The remaining allegations in this count are mere "legal conclusions cast in the form of factual allegations" (citation omitted), Edwards, 477 Mass. at 260, which cannot suffice under Iannacchino. It is true, of course, that direct evidence of malice is not required, Gram, 384 Mass. at 664, but the plaintiff must allege specific facts from which a plausible inference of malice can be drawn. A bare allegation that the defendant's interference was "improper in motive or means" is not sufficient. Anzalone v. Administrative Office of the Trial Court, 457 Mass. 647, 660-661 (2010) ("the talismanic invocation in the complaint" of particular conclusory phrases, "standing alone and unsupported, [does not] prove or even imply malice"). Here, as in Alba, "[w]e are of [the] opinion that the instant case falls closer to" the facts of Gram, than to those of O'Brien. 44 Mass. App. Ct. at 317.

5. Remaining claims. Kelleher's remaining claims also were properly dismissed.
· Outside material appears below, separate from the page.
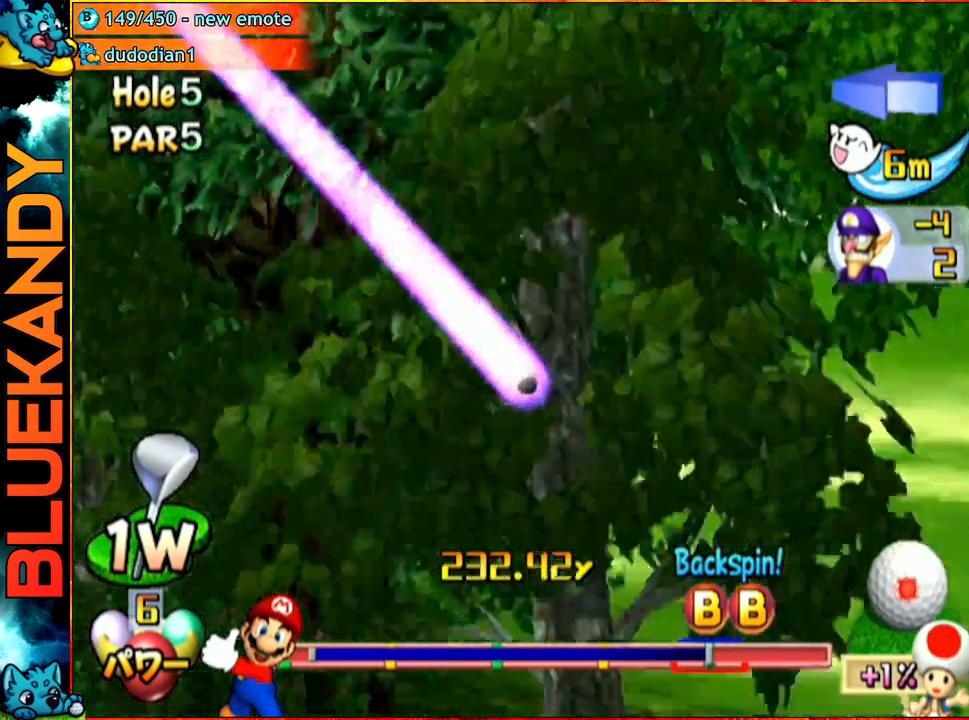
{"buttons": ["A"], "left_stick": "center", "right_stick": "center", "events": []}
Kelleher makes no argument in support of her claim for breach of the covenant of good faith and fair dealing. As for her claim of intentional infliction of emotional distress, that claim requires that the defendants' actions were so extreme and outrageous as to be "beyond all possible bounds of decency" (citation omitted). Agis v. Howard Johnson Co., 371 Mass. 140, 145 (1976). The allegations in the complaint do not plausibly state such a claim, as a matter of law. The actions alleged are not beyond the bounds of human decency; they are not different in kind from many actions encountered in the workplace that, while regrettable, are a not uncommon expression of the human condition.

Judgment affirmed.


FOOTNOTES

[Note 1] Kathy Mireault and Richard Birkhead.
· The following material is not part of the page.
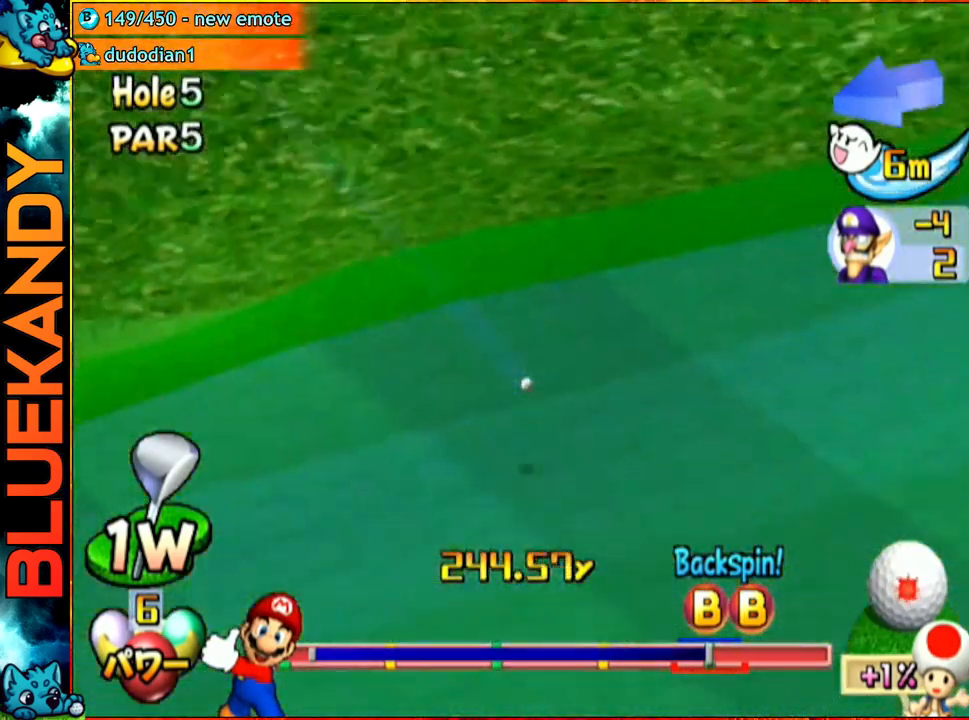
{"buttons": ["A"], "left_stick": "left", "right_stick": "center", "events": [[367, "left_stick", "down-left"], [483, "left_stick", "left"]]}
[Note 2] To properly allege defamation, a plaintiff must specifically identify the allegedly false statement. See Flagg v. AliMed, Inc., 466 Mass. 23, 37-38 (2013). The plaintiff's allegation that the defendant made statements that "cast the plaintiff in a negative light," but that does not identify a specific statement, is not sufficient.

[Note 3] Under Massachusetts law, "[a] statement cast in the form of an opinion may imply the existence of undisclosed defamatory facts on which the opinion purports to be based, and thus may be actionable." Driscoll v. Board of Trustees of Milton Academy, 70 Mass. App. Ct. 285, 296 (2007), quoting King v. Globe Newspaper Co., 400 Mass. 705, 713 (1987), cert. denied, 485 U.S. 940 (1988). In light of our conclusion that the statements at issue here were mere "rhetorical hyperbole," we need not address the distinctions between actionable and nonactionable statements of opinion. See Lyons v. Globe Newspaper Co., 415 Mass. 258, 266 (1993) (rhetorical hyperbole "unquestionably exclude[d] from defamation liability" [citation omitted]).
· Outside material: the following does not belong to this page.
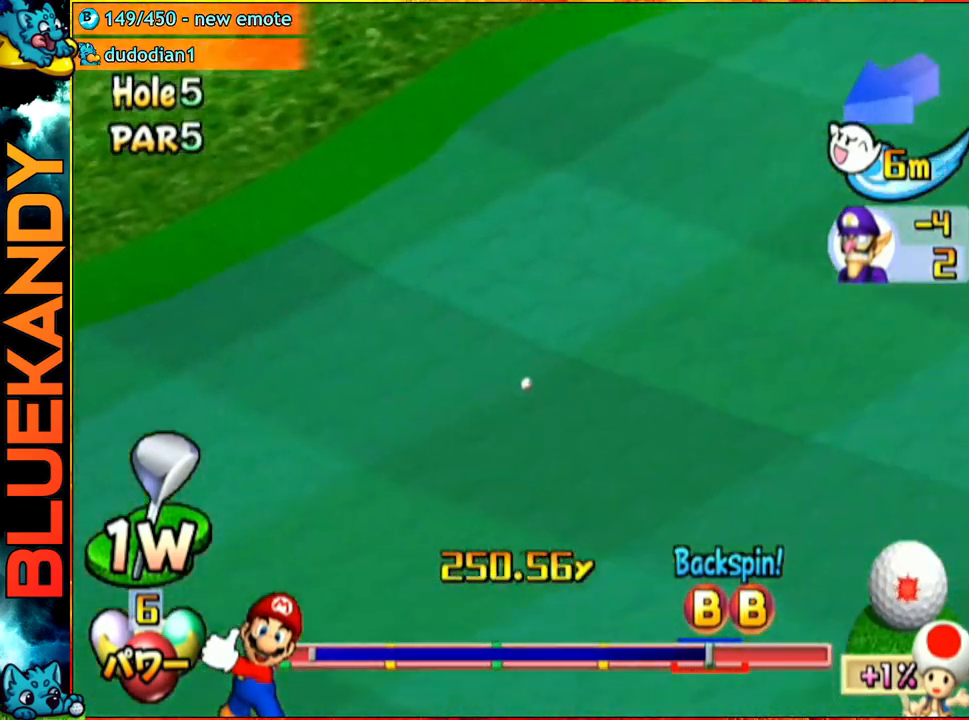
{"buttons": ["A"], "left_stick": "left", "right_stick": "center", "events": []}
[Note 4] In light of our conclusion, we need not address whether Kelleher's defamation claim failed because it did not allege special damages and thus was not actionable per se.

[Note 5] The Massachusetts courts "'have not consistently distinguished' interference torts, and, in general, 'we need not make any such distinction'" (citation omitted). Blackstone v. Cashman, 448 Mass. 255, 260 n.9 (2007).